● Required work
In the reply, include exactly the lines of the entries below from the first to the line with "Picture 3 (336", that line included.

● Extracted information
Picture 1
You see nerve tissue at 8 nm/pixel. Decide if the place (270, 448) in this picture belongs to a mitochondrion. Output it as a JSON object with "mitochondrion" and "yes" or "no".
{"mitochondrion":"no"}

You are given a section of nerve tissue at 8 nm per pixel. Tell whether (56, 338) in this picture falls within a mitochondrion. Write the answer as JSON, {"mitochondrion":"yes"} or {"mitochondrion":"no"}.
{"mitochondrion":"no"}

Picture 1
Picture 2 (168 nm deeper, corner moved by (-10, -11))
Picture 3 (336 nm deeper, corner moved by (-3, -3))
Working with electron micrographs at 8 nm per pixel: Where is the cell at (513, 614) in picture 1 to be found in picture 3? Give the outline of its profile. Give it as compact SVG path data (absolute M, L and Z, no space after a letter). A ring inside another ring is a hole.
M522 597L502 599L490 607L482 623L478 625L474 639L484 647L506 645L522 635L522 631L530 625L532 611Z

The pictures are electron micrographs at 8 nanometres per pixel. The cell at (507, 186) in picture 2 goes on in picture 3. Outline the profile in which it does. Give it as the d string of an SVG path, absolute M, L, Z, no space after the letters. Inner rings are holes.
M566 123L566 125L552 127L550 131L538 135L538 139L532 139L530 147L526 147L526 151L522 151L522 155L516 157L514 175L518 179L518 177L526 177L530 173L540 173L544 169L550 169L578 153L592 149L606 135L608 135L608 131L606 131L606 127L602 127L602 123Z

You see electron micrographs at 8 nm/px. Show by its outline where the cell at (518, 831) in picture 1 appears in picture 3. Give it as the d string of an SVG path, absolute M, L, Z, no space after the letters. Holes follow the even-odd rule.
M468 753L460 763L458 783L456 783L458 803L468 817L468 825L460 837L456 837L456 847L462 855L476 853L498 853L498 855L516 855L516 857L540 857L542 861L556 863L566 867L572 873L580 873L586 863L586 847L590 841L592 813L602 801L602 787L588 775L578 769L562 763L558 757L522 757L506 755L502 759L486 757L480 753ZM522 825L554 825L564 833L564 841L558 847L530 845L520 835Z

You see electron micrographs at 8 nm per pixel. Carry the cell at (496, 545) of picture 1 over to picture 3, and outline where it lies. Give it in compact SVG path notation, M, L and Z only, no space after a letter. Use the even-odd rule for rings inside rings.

● Task output
Picture 1
You see nerve tissue at 8 nm/pixel. Decide if the place (270, 448) in this picture belongs to a mitochondrion. Output it as a JSON object with "mitochondrion" and "yes" or "no".
{"mitochondrion":"no"}

You are given a section of nerve tissue at 8 nm per pixel. Tell whether (56, 338) in this picture falls within a mitochondrion. Write the answer as JSON, {"mitochondrion":"yes"} or {"mitochondrion":"no"}.
{"mitochondrion":"no"}

Picture 1
Picture 2 (168 nm deeper, corner moved by (-10, -11))
Picture 3 (336 nm deeper, corner moved by (-3, -3))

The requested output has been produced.